### Sezione di testo
>>>

Essere un dipendente pubblico significa avere doveri e responsabilità che vanno ben oltre le mansioni quotidiane. Nello svolgimento delle proprie funzioni, ogni giorno, il dipendente pubblico si trova a prendere decisioni e a compiere azioni che incidono direttamente sulla vita dei cittadini e sul corretto funzionamento dello Stato.
Ma cosa succede quando qualcosa va storto? Quali sono le conseguenze di un errore, di una negligenza o, peggio, di un illecito commesso dal dipendente pubblico?
In questo articolo, Andrea de Bonis, avvocato amministrativista esperto di pubblico impiego, analizza nel dettaglio le 4 principali forme di responsabilità del dipendente pubblico:
- Responsabilità civile, per i danni causati a terzi da comportamenti illeciti o negligenti;
- Responsabilità penale, quando la condotta integra una fattispecie di reato, come l’abuso d’ufficio, la corruzione o il peculato;
- Responsabilità erariale, per i danni cagionati all’ente di appartenenza o all’erario, incluso il danno all’immagine della P.A.;
- Responsabilità disciplinare, in caso di violazione di obblighi di servizio o di norme del codice di comportamento;
Inoltre, una particolare forma di responsabilità riguarda i dirigenti per il mancato raggiungimento degli obiettivi o l’inosservanza delle direttive.

<<<

### Estratti dei dati
>>>

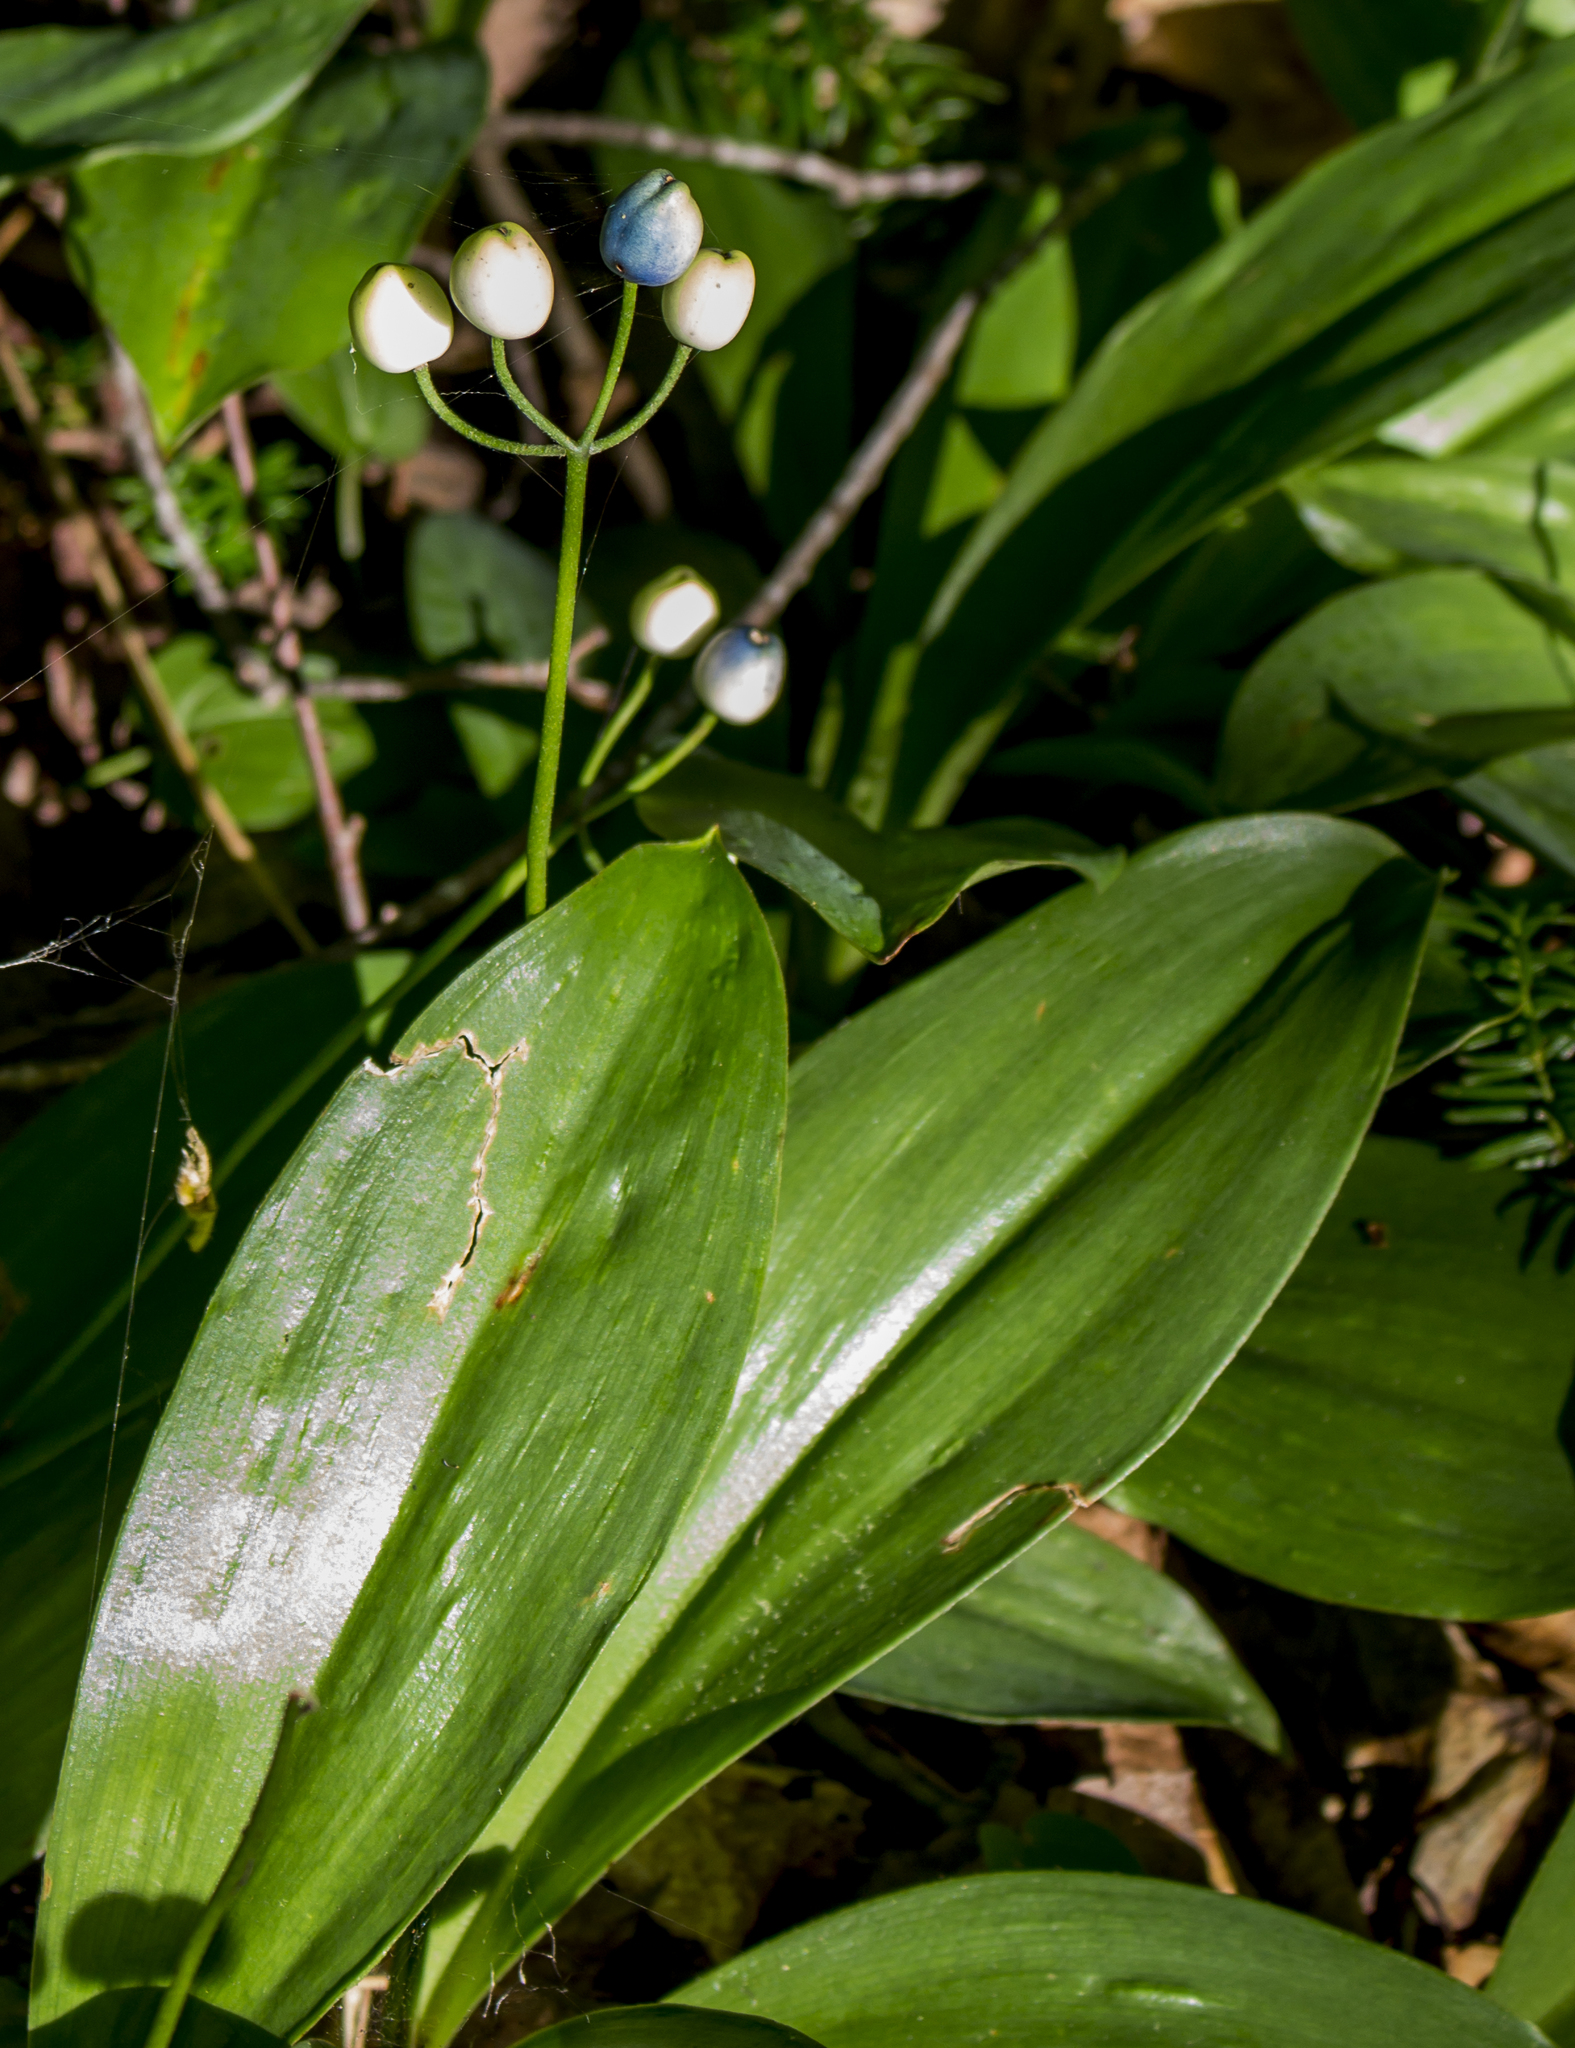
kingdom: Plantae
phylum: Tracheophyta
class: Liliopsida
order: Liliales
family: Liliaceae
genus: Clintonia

<<<
>>>

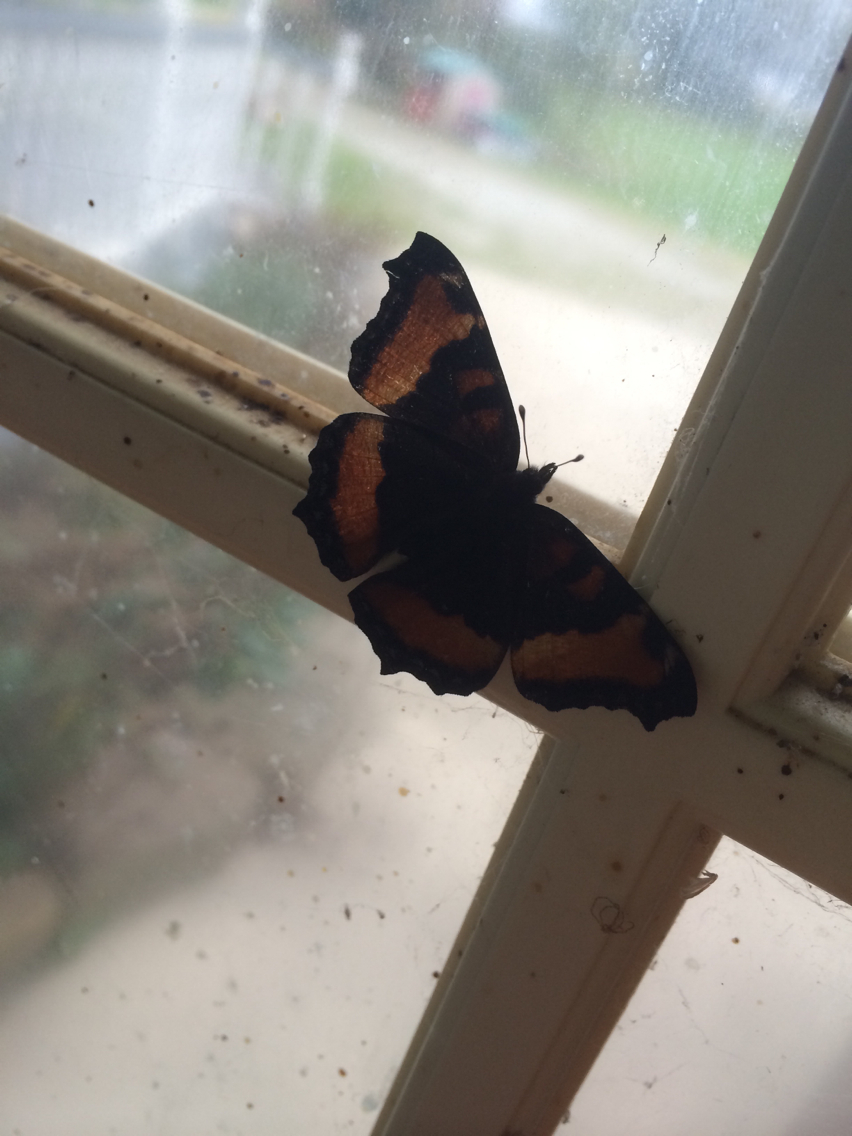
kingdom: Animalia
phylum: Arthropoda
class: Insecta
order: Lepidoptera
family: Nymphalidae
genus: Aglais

<<<

### Compiti da svolgere
1. Nel testo sulle responsabilità del dipendente pubblico, quali reati vengono citati come esempi di responsabilità penale?
2. Prosegui il testo sulle responsabilità del dipendente pubblico a partire dal punto in cui si interrompe.
Le righe sono materiale a sé stante, distinto dal testo.

### Risultati per compito
1. L'abuso d'ufficio, la corruzione e il peculato.

2.
Come vedremo, queste forme di responsabilità sono tra loro autonome, ma spesso si intrecciano e si cumulano, potendo una stessa condotta dar luogo a plurime reazioni sanzionatorie da parte dell’ordinamento.
Sommario
- 1 Cos’è la responsabilità del dipendente pubblico?
- 2 Responsabilità erariale del dipendente pubblico
- 3 Responsabilità disciplinare del dipendente pubblico
- 4 Responsabilità dirigenziale del dipendente pubblico
- 5 Obblighi fondamentali per i dipendenti pubblici: come prevenire violazioni e sanzioni
- 6 Tutela i tuoi diritti di dipendente pubblico
Cos’è la responsabilità del dipendente pubblico?
La responsabilità del dipendente pubblico può essere definita come l’insieme delle conseguenze, sul piano giuridico ed economico, che derivano dalla violazione dei doveri inerenti al rapporto di lavoro con la Pubblica Amministrazione.
In altre parole, si tratta del “risvolto negativo” dell’ampio ventaglio di obblighi e doveri che gravano sul lavoratore pubblico in virtù del suo peculiare status giuridico.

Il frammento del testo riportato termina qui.